The investigation was jumpstarted by the fact that Microsoft doesn't publicly reveal what information it gathers on users and doesn't provide an option for turning off diagnostic and telemetry data sent by its Office software to the company as a way of monitoring how well it is functioning and identifying any software issues. Much of what Microsoft collects is diagnostics, the researchers found, and it has seemingly tried to make the system GDPR compliant by storing Office documents on servers based in the EU. But it also collected other data that contained private information and some of that data still ended up on U.S. servers.

It is SPYING!

[Futurepower(R)]

Spying should not be called "Telemetry".

Microsoft counter claims.

[140Mandak262Jamuna]

The Dutch government Report was written in MS-Office build 20283 (registered to -name redacted-) and was collaboratively edited by instals 02383-48485-4857-ab (registered to ---) ....

Of all the installs that created the document only the version used by the second assistant junior sub flunkie is actually verified and authorized install. We have located at least 22 unauthorized windows installations and 42 unauthorized Ms Office installation. We will be suing the government under anti-piracy laws for compensation of 3.3 billion euros

Also Microsoft Windows 10 does not collect any data, telemetry or otherwise. We challenge the government to prove that we collect data instead of engaging in idle speculation.

The GDPR is a good thing

[Qbertino]

I'm glad activists got through with the GDPR. They did a good job.

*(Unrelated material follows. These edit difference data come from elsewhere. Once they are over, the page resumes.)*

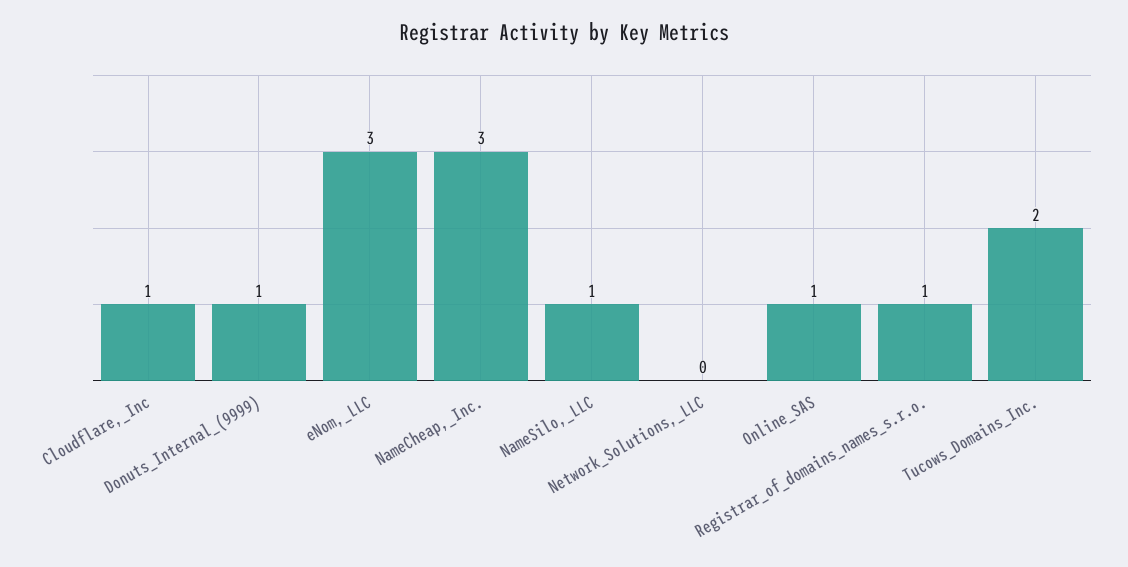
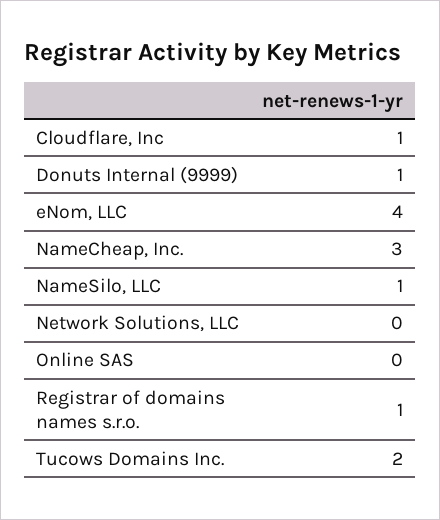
  {
    "Cloudflare,_Inc": 1,
    "Donuts_Internal_(9999)": 1,
-   "eNom,_LLC": 3,
+   "eNom,_LLC": 4,
    "NameCheap,_Inc.": 3,
    "NameSilo,_LLC": 1,
    "Network_Solutions,_LLC": 0,
-   "Online_SAS": 1,
+   "Online_SAS": 0,
    "Registrar_of_domains_names_s.r.o.": 1,
    "Tucows_Domains_Inc.": 2
  }

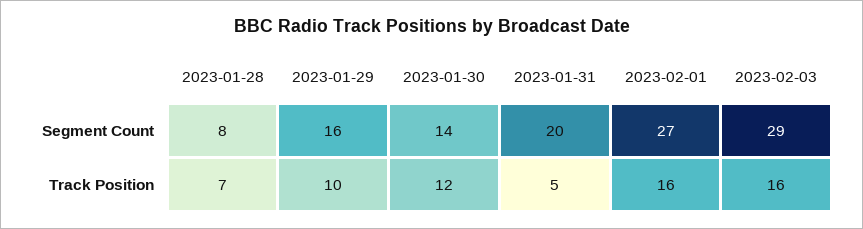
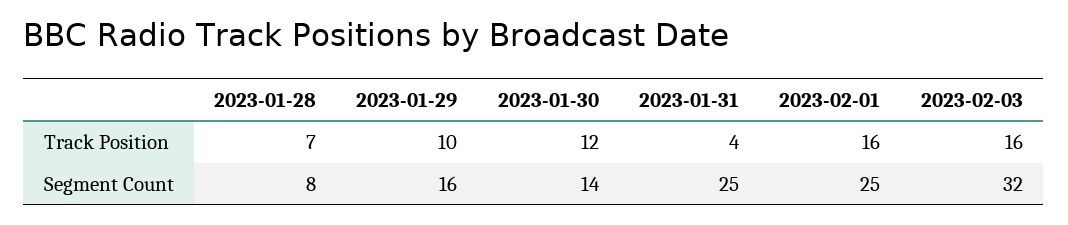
  {
    "2023-01-28": {
      "Segment Count": 8,
      "Track Position": 7
    },
    "2023-01-29": {
      "Segment Count": 16,
      "Track Position": 10
    },
    "2023-01-30": {
      "Segment Count": 14,
      "Track Position": 12
    },
    "2023-01-31": {
-     "Segment Count": 20,
+     "Segment Count": 25,
-     "Track Position": 5
+     "Track Position": 4
    },
    "2023-02-01": {
-     "Segment Count": 27,
+     "Segment Count": 25,
      "Track Position": 16
    },
    "2023-02-03": {
-     "Segment Count": 29,
+     "Segment Count": 32,
      "Track Position": 16
    }
  }

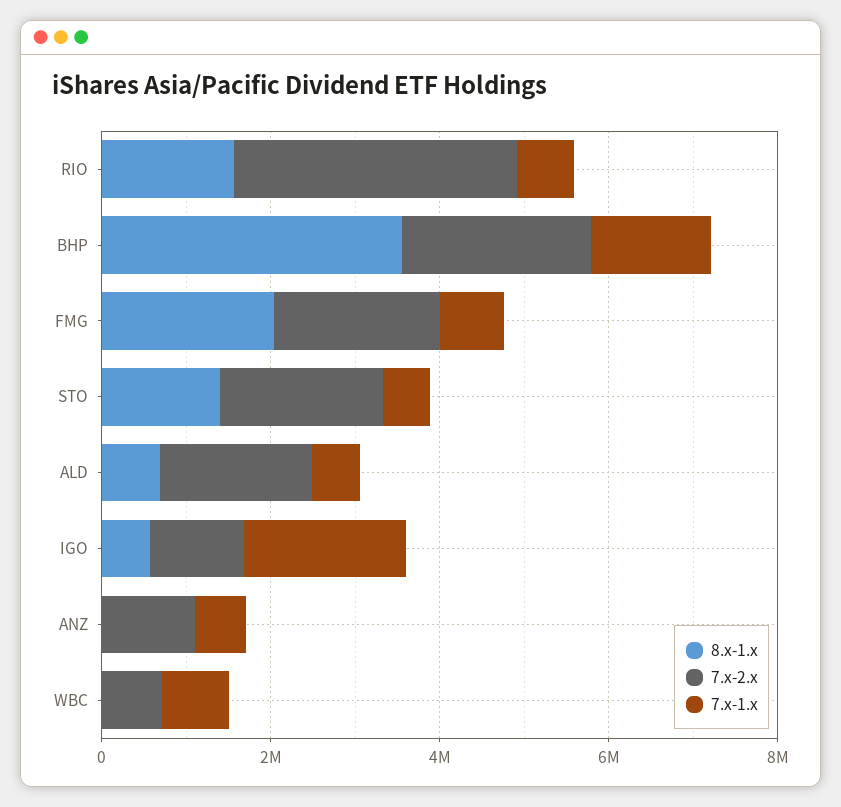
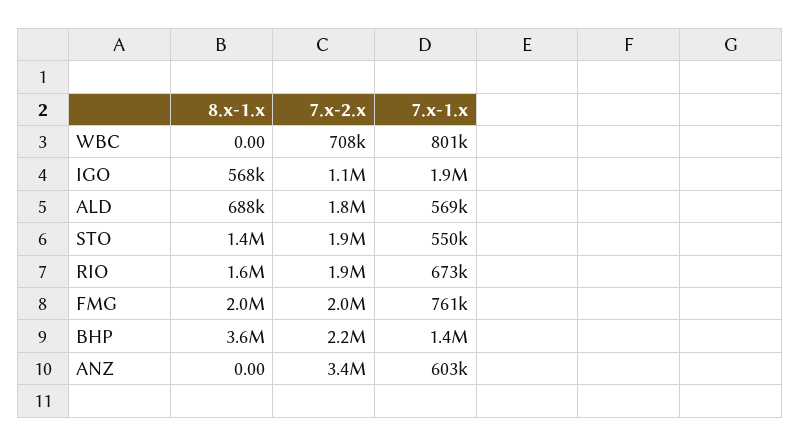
  {
    "8.x-1.x": {
      "RIO": 1600000,
      "BHP": 3600000,
      "FMG": 2000000,
      "STO": 1400000,
      "ALD": 688000,
      "IGO": 568000,
      "ANZ": 0,
      "WBC": 0
    },
    "7.x-2.x": {
-     "RIO": 3500000,
+     "RIO": 1900000,
      "BHP": 2200000,
      "FMG": 2000000,
      "STO": 1900000,
      "ALD": 1800000,
      "IGO": 1100000,
-     "ANZ": 1000000,
+     "ANZ": 3400000,
      "WBC": 708000
    },
    "7.x-1.x": {
      "RIO": 673000,
      "BHP": 1400000,
      "FMG": 761000,
      "STO": 550000,
      "ALD": 569000,
      "IGO": 1900000,
      "ANZ": 603000,
      "WBC": 801000
    }
  }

Whilst the US has basically just come up with TCPA ( no law but still) , PATRIOT, DMCA and other orwellian f*ck- you laws and regulations, here some activists with close affiliation to FOSS and similar movements basically got their version of the EU GDPR law through. It would be nice to see the GDPR serve as an example to the US and if the US would get its own version of it.

As for MS: they have been regaining karma with me lately but I still think it would send the right signal if they get fined into next Wednesday to show that the EU isn't f*cking around and will have any corporations head on a stick should someone choose to question the applicability of the law.

On the job I've been the GDPR guy after taking seminars and reading through a stack or regulations. And while some parts of it can be tedious to deal with, it does force everyone on ship to keep an eye out on how, when and where personal data is handled. And that was the laws intention and that's a good thing.

My 2 eurocents.

MS is misleading. Subject line is unecrypted, logg

[raymorris]

Microsoft is being misleading by calling it "publicly accessible".

Their "excuse" for saying that may be that the subject is in fact less secured than the email body, by protocol standards. Consider an encrypted email, sent from me to you. Only you and I can read the contents of the email. However, the email has to be handled by various mail servers between us in order to get from me to you. The mail servers need to be ablr to read at least to To: and From: addresses in order to route it, and really some other headers as well. Therefore the email headers can't be encrypted, only the body can be encrypted end-to-end.

Any mail servers between us can see the subject line, and in most cases so can any routers, switches, IDS systems, etc.

In order to be able to troubleshoot problems with emails, compute statistics, etc, headers could also be logged. Typically the log does NOT include the subject line, but it can.

So that wording by Microsoft is a bit deceptive. It is, however, true that if you encrypt your email the subject line and other headers aren't encrypted end-to-end. They can be encrypted per-hop with smtps.